Beim ersten Termin vor dem Amtsgericht Starnberg hätte der Richter gerne einen Vergleich gesehen. Doch der Pharmatechnik-Anwalt war offenbar ohne Verhandlungsmandat angereist. Trotzdem stand eine außergerichtliche Einigung noch im Raum, wobei der Richter die lange Restlaufzeit gern berücksichtigt gesehen hätte. Doch dazu sollte es nicht kommen. Einen Monat später verkündete das Gericht sein Urteil: Die Apothekerin muss zahlen.
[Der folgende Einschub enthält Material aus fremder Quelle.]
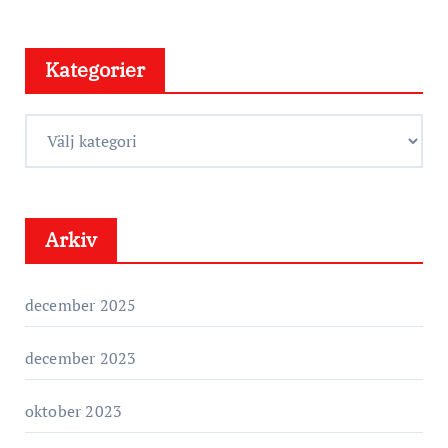
Kategorier
K
a
t
e
Arkiv
g
o
r
december 2025
i
e
december 2023
r
oktober 2023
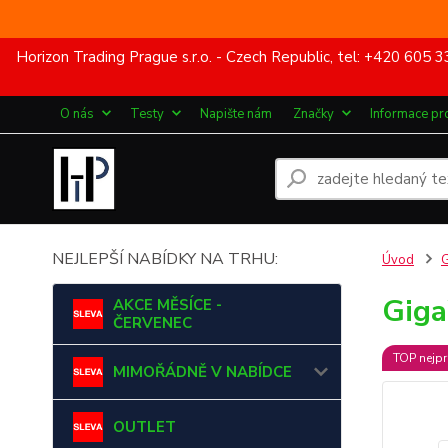
Horizon Trading Prague s.r.o. - Czech Republic, tel: +420 60
O nás
Testy
Napište nám
Značky
Informace pr
NEJLEPŠÍ NABÍDKY NA TRHU:
Úvod
Gig
AKCE MĚSÍCE -
ČERVENEC
TOP nejpr
MIMOŘÁDNĚ V NABÍDCE
OUTLET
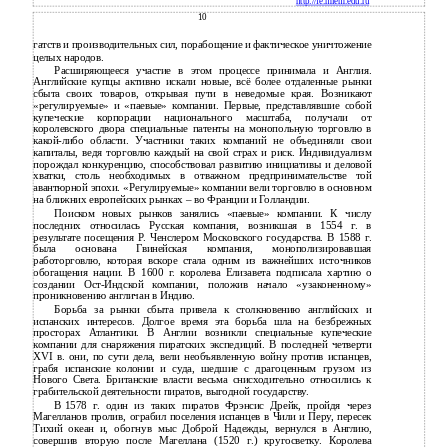
http://fe.miem.edu.ru
10
гатств и производительных сил, порабощение и фактическое уничтожение
целых народов.
Расширяющееся участие в этом процессе принимала и Англия.
Английские купцы активно искали новые, всё более отдаленные рынки
сбыта своих товаров, открывая пути в неведомые края. Возникают
«регулируемые» и «паевые» компании. Первые, представлявшие собой
купеческие корпорации национального масштаба, получали от
королевского двора специальные патенты на монопольную торговлю в
какой-либо области. Участники таких компаний не объединяли свои
капиталы, ведя торговлю каждый на свой страх и риск. Индивидуализм
порождал конкуренцию, способствовал развитию инициативы и деловой
хватки, столь необходимых в отважном предпринимательстве той
авантюрной эпохи. «Регулируемые» компании вели торговлю в основном
на ближних европейских рынках – во Франции и Голландии.
Поиском новых рынков занялись «паевые» компании. К числу
последних относилась Русская компания, возникшая в 1554 г. в
результате посещения Р. Ченслером Московского государства. В 1588 г.
была основана Гвинейская компания, монополизировавшая
работорговлю, которая вскоре стала одним из важнейших источников
обогащения нации. В 1600 г. королева Елизавета подписала хартию о
создании Ост-Индской компании, положив начало «узаконенному»
проникновению англичан в Индию.
Борьба за рынки сбыта привела к столкновению английских и
испанских интересов. Долгое время эта борьба шла на безбрежных
просторах Атлантики. В Англии возникли специальные купеческие
компании для снаряжения пиратских экспедиций. В последней четверти
XVI в. они, по сути дела, вели необъявленную войну против испанцев,
грабя испанские колонии и суда, шедшие с драгоценным грузом из
Нового Света. Британские власти весьма снисходительно относились к
грабительской деятельности пиратов, выгодной государству.
В
1578 г. один из таких пиратов Фрэнсис Дрейк, пройдя через
Магелланов пролив, ограбил поселения испанцев в Чили и Перу, пересек
Тихий океан и, обогнув мыс Доброй Надежды, вернулся в Англию,
совершив вторую после Магеллана (1520 г.) кругосветку. Королева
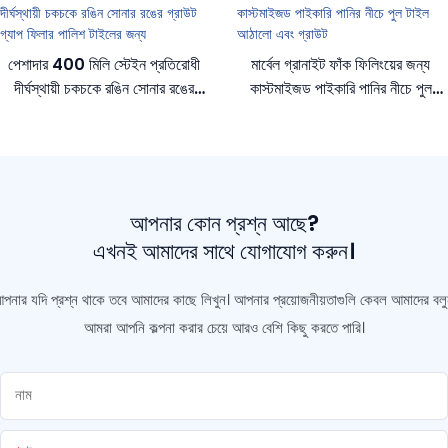
পেশাদার 400 মিলি স্টেইন প্রতিরোধী
মার্বেল গ্রানাইট ফাঁক ফিলিংয়ের জন্য
দীর্ঘস্থায়ী চকচকে রঙিন সোনার রঙের
কাস্টমাইজড পাইকারি পানির নীচে পুল
গ্রাউট গ্যাপ ফিলার পালিশ টাইলের জন্য
টাইল আঠালো এবং গ্রাউট
আপনার কোন প্রশ্ন আছে?
এখনই আমাদের সাথে যোগাযোগ করুন।
পনার যদি প্রশ্ন থাকে তবে আমাদের কাছে লিখুন। আপনার প্রয়োজনীয়তাগুলি কেবল আমাদের বলু
আমরা আপনি কল্পনা করার চেয়ে আরও বেশি কিছু করতে পারি।
নাম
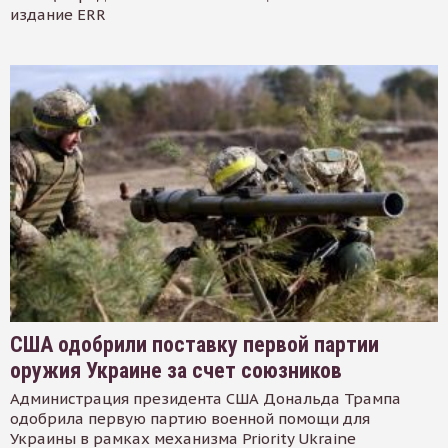
издание ERR
США одобрили поставку первой партии
оружия Украине за счет союзников
Администрация президента США Дональда Трампа
одобрила первую партию военной помощи для
Украины в рамках механизма Priority Ukraine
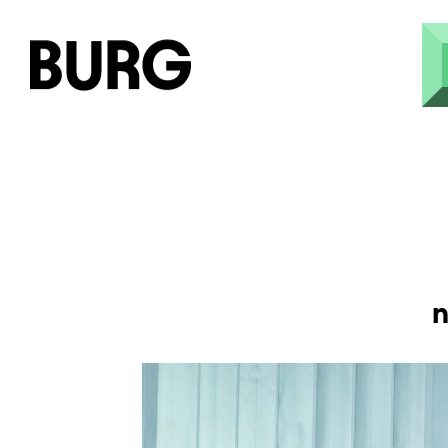
Direkt zum Inhalt
n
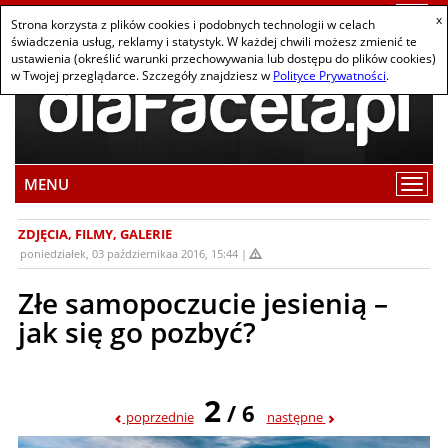
Togg
x
Strona korzysta z plików cookies i podobnych technologii w celach
navi
świadczenia usług, reklamy i statystyk. W każdej chwili możesz zmienić te
ustawienia (określić warunki przechowywania lub dostępu do plików cookies)
w Twojej przeglądarce. Szczegóły znajdziesz w
Polityce Prywatności
.
MENU
Wybi
pozy
z
ZDJĘCIA, FILMY, GALERIE
men
poniedziałek, 03 październikaa 2016, 15:44
Złe samopoczucie jesienią –
jak się go pozbyć?
2
/ 6
poprzednie
następne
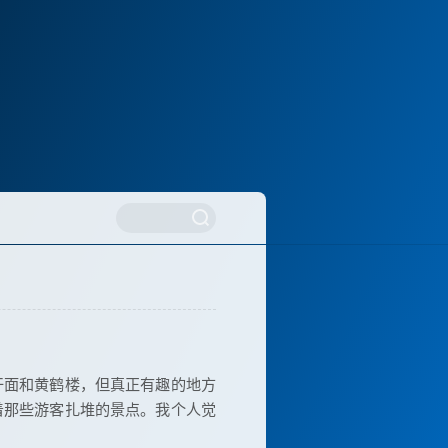
干面和黄鹤楼，但真正有趣的地方
着那些游客扎堆的景点。我个人觉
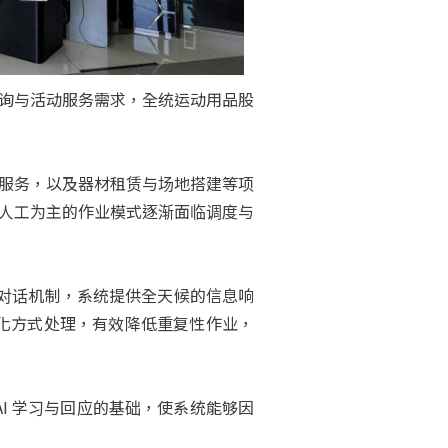
询与活动服务需求，全统运动用品股
服务，以及器材租赁与场地搭建等项
人工为主的作业模式逐渐面临调度与
）的对话机制，系统提供全天候的信息响
动化方式处理，有效降低重复性作业，
I 学习与回应的基础，使系统能够因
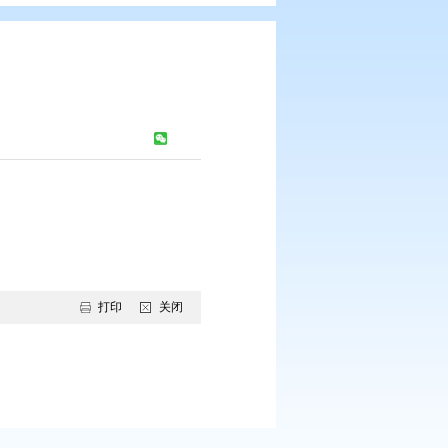
22年度数据）
浏览次数：
1454
次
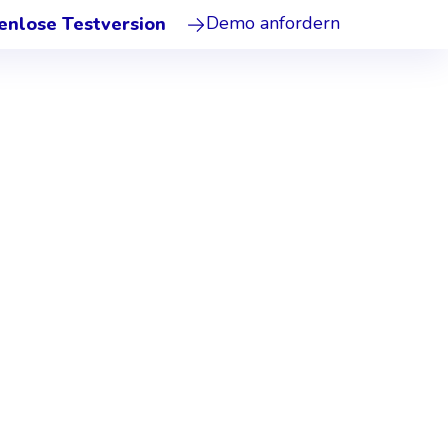
Demo anfordern
enlose Testversion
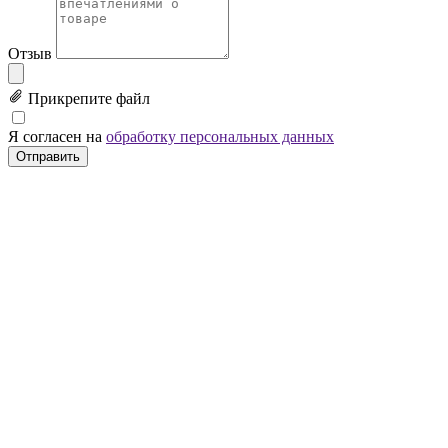
Отзыв
Прикрепите файл
Я согласен на
обработку персональных данных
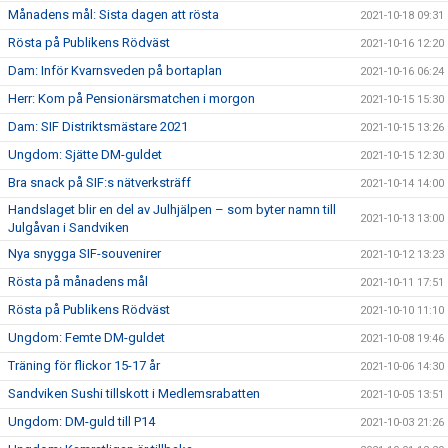
Månadens mål: Sista dagen att rösta
2021-10-18 09:31
Rösta på Publikens Rödväst
2021-10-16 12:20
Dam: Inför Kvarnsveden på bortaplan
2021-10-16 06:24
Herr: Kom på Pensionärsmatchen i morgon
2021-10-15 15:30
Dam: SIF Distriktsmästare 2021
2021-10-15 13:26
Ungdom: Sjätte DM-guldet
2021-10-15 12:30
Bra snack på SIF:s nätverksträff
2021-10-14 14:00
Handslaget blir en del av Julhjälpen – som byter namn till
2021-10-13 13:00
Julgåvan i Sandviken
Nya snygga SIF-souvenirer
2021-10-12 13:23
Rösta på månadens mål
2021-10-11 17:51
Rösta på Publikens Rödväst
2021-10-10 11:10
Ungdom: Femte DM-guldet
2021-10-08 19:46
Träning för flickor 15-17 år
2021-10-06 14:30
Sandviken Sushi tillskott i Medlemsrabatten
2021-10-05 13:51
Ungdom: DM-guld till P14
2021-10-03 21:26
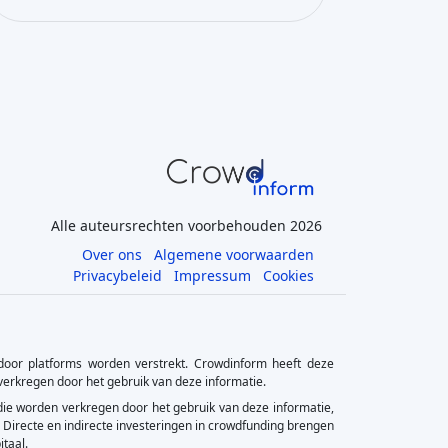
Alle auteursrechten voorbehouden 2026
Over ons
Algemene voorwaarden
Privacybeleid
Impressum
Cookies
oor platforms worden verstrekt. Crowdinform heeft deze
 verkregen door het gebruik van deze informatie.
n die worden verkregen door het gebruik van deze informatie,
 Directe en indirecte investeringen in crowdfunding brengen
itaal.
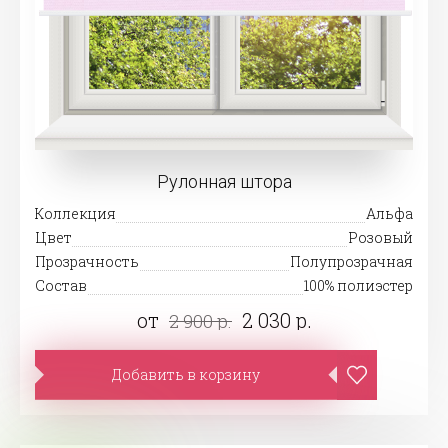
Рулонная штора
Коллекция
Альфа
Цвет
Розовый
Прозрачность
Полупрозрачная
Состав
100% полиэстер
от
2 030 р.
2 900 р.
Добавить в корзину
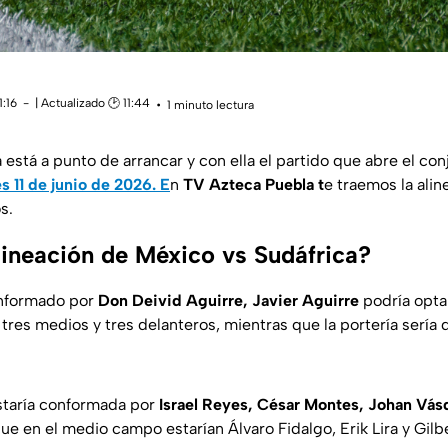
1:16
| Actualizado 🕑 11:44
1 minuto lectura
a está a punto de arrancar y con ella el partido que abre el co
s 11 de junio de 2026. E
n
TV Azteca Puebla t
e traemos la alin
s.
alineación de México vs Sudáfrica?
informado por
Don Deivid Aguirre, Javier Aguirre
podría opta
tres medios y tres delanteros, mientras que la portería sería
estaría conformada por
Israel Reyes, César Montes, Johan Vás
que en el medio campo estarían Álvaro Fidalgo, Erik Lira y Gilb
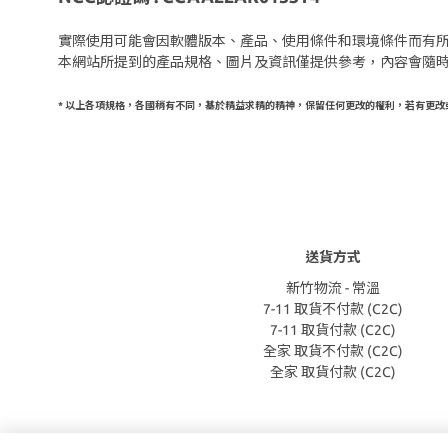
實際使用可能會因軟體版本、產品、使用條件和環境條件而有
本網站所提到的產品規格、圖片及資訊僅提供參考，內容會隨
* 以上各項規格，各國稍有不同，基於精益求精的精神，保留任何更改的權利，若有更改
送貨方式
新竹物流 - 常溫
7-11 取貨不付款 (C2C)
7-11 取貨付款 (C2C)
全家 取貨不付款 (C2C)
全家 取貨付款 (C2C)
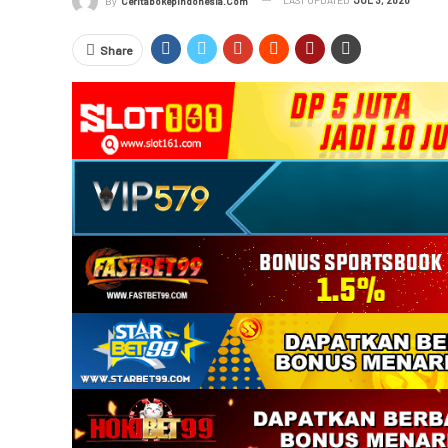
By
Ceritabokepindonesia.com
Share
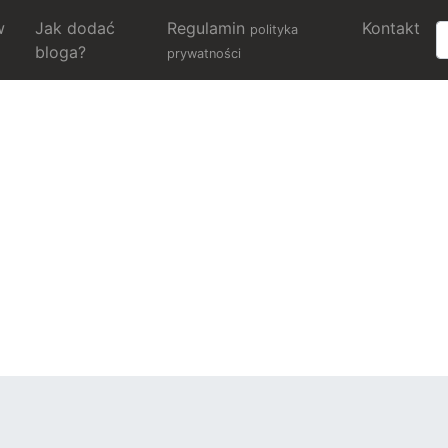
w
Jak dodać
Regulamin
Kontakt
polityka
bloga?
prywatności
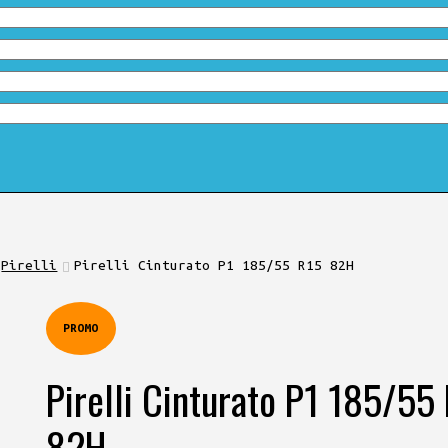
Pirelli
Pirelli Cinturato P1 185/55 R15 82H
PROMO
Pirelli Cinturato P1 185/55
82H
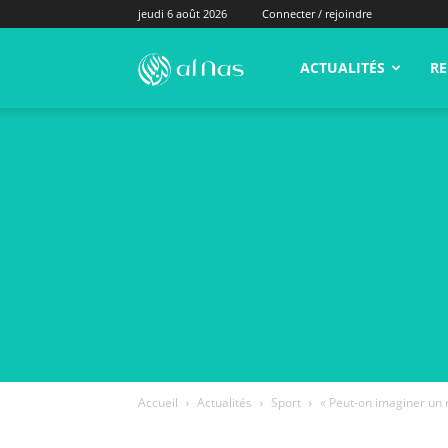
jeudi 6 août 2026
Connecter / rejoindre
alNas.fr
ACTUALITÉS
RE
Accueil
Actualités
Sport
« Peut-on imaginer un r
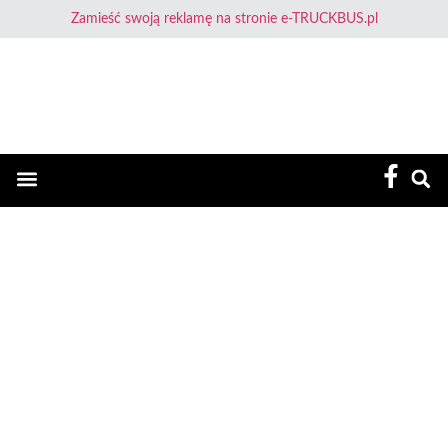
Zamieść swoją reklamę na stronie e-TRUCKBUS.pl
E-TruckBus – Dla Przewoźnika i Kierowcy
Zakazy jazdy
Dowcip dnia
BYĆ KIEROWCĄ – SEBASTIAN (1)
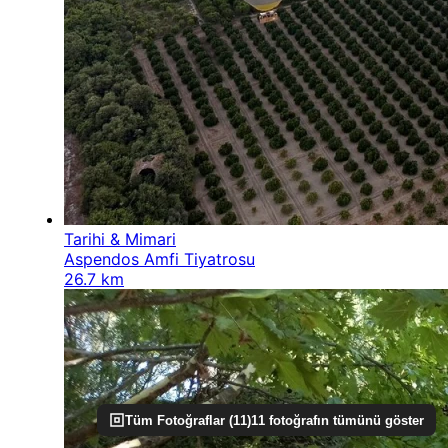
Tarihi & Mimari
Aspendos Amfi Tiyatrosu
26.7 km
Tüm Fotoğraflar (
11
)
11
fotoğrafın tümünü göster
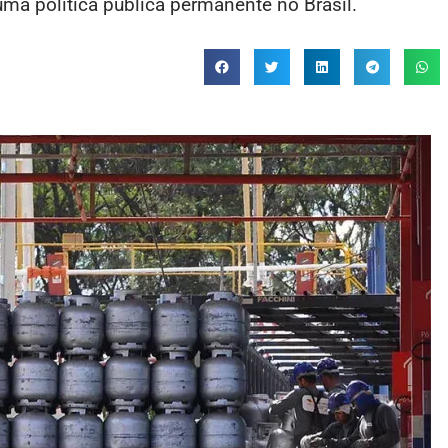
ma política pública permanente no Brasil.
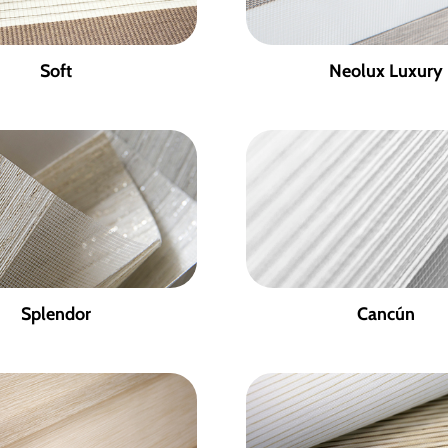
Soft
Neolux Luxury
Splendor
Cancún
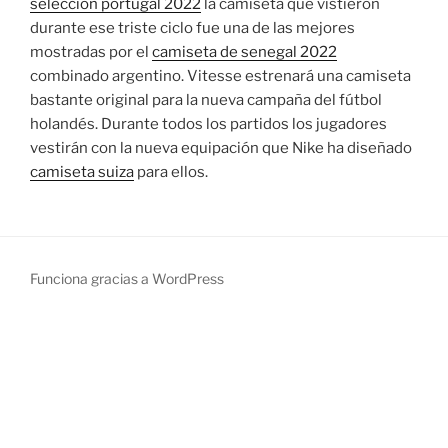
seleccion portugal 2022
la camiseta que vistieron
durante ese triste ciclo fue una de las mejores
mostradas por el
camiseta de senegal 2022
combinado argentino. Vitesse estrenará una camiseta
bastante original para la nueva campaña del fútbol
holandés. Durante todos los partidos los jugadores
vestirán con la nueva equipación que Nike ha diseñado
camiseta suiza
para ellos.
Funciona gracias a WordPress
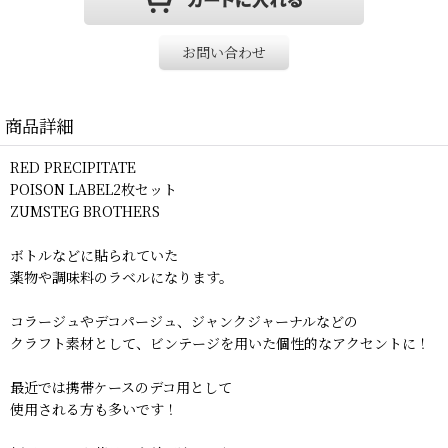
お問い合わせ
商品詳細
RED PRECIPITATE
POISON LABEL2枚セット
ZUMSTEG BROTHERS
ボトルなどに貼られていた
薬物や調味料のラベルになります。
コラージュやデコパージュ、ジャンクジャーナルなどの
クラフト素材として、ビンテージを用いた個性的なアクセントに！
最近では携帯ケースのデコ用として
使用される方も多いです！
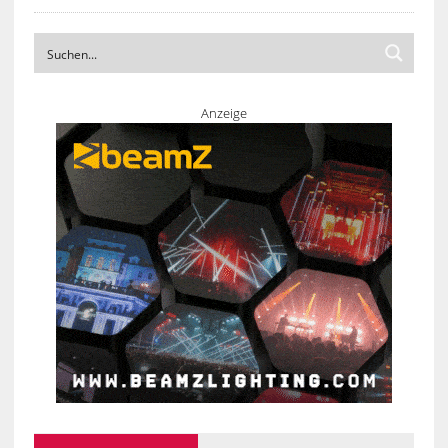
Anzeige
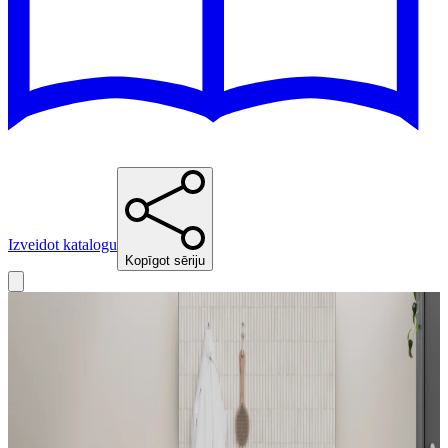
Izveidot katalogu
Kopīgot sēriju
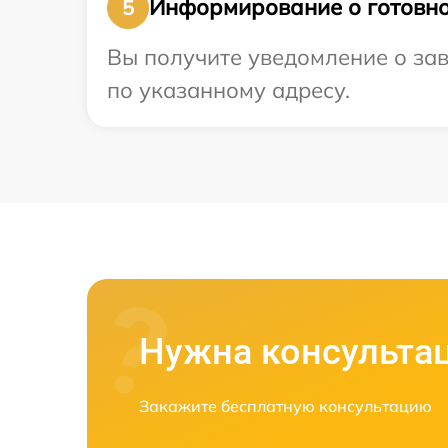
Информирование о готовно
5
Вы получите уведомление о зав
по указанному адресу.
Нужна консульта
Закажите бесплатную консультацию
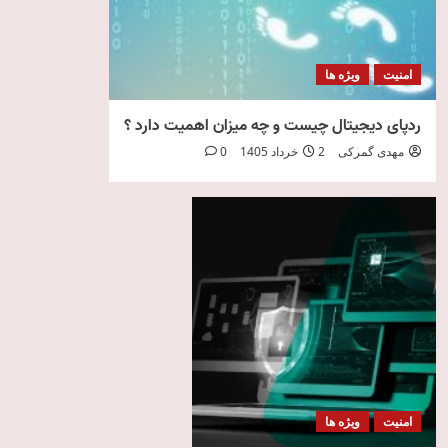
امنیت
ویژه ها
ردپای دیجیتال چیست و چه میزان اهمیت دارد ؟
مهدی گمرکی
2 خرداد 1405
0
امنیت
ویژه ها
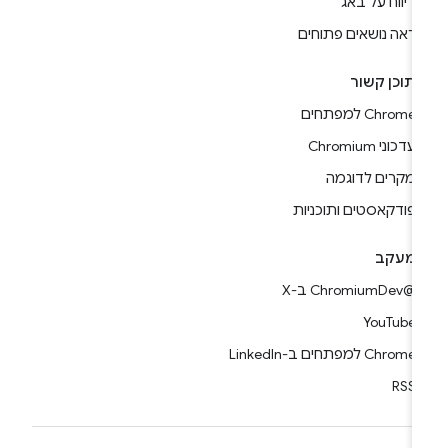
דיווח על באג
ראה נושאים פתוחים
תוכן קשור
Chrome למפתחים
עדכוני Chromium
מקרים לדוגמה
פודקאסטים ותוכניות
מעקב
@ChromiumDev ב-X
YouTube
Chrome למפתחים ב-LinkedIn
RSS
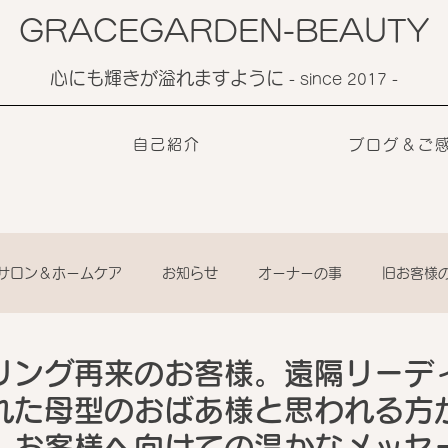
GRACEGARDEN-BEAUTY
心にも輝きが溢れますように
​- since 2017 -
自己紹介
ブログ＆ご
サロン＆ホームケア
お知らせ
オーナーの事
旧お客様
リング再来のお客様。遠隔リーデ
れた母型のおばあ様と思われる方
、お客様へ向けての温かなメッセ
Die Apothekerin habe sich zwischen der Übernahme der Apotheke und dem neuen Vertragsabschluss mit der Funktionsweise des Systems auseinandersetzen können, heißt es in der Urteilsbegründung. Zudem sei ihr IXOS vorgestellt worden, sie habe sich dennoch für einen neuen Vertrag zu dem alten System entschieden.

Auf die von der Apothekerin vorgetragenen Mängel geht das Gericht in seiner Entscheidung nicht weiter ein. Schließlich sei ihr angeboten worden, zum gleichen Preis auf die neue Software zu wechseln. „Auch dies kann ein geeigneter Weg zur Mangelbeseitigung sein, den der Mieter nicht treuwidrig verweigern darf“, so die Richter.

Die ordentliche Kündigung ist laut Urteil damit erst zum 31. Dezember 2020 wirksam. Service- und Wartungsteile des Vertrages können demnach auch nicht separat gekündigt werden, nur weil die Apothekerin zwischenzeitlich den Anbieter gewechselt hat. Die Apothekerin hat Berufung eingelegt, die Sache liegt jetzt beim Landgericht München II.

Trotz des klaren Sieges in erster Instanz zeigt sich das Softwarehaus kompromissbereit: Man werde noch einmal mit der Apothekerin sprechen und sicherlich eine Einigung finden, kündigte Pharmatechnik-Gründer Dr. Detlef Graessner an.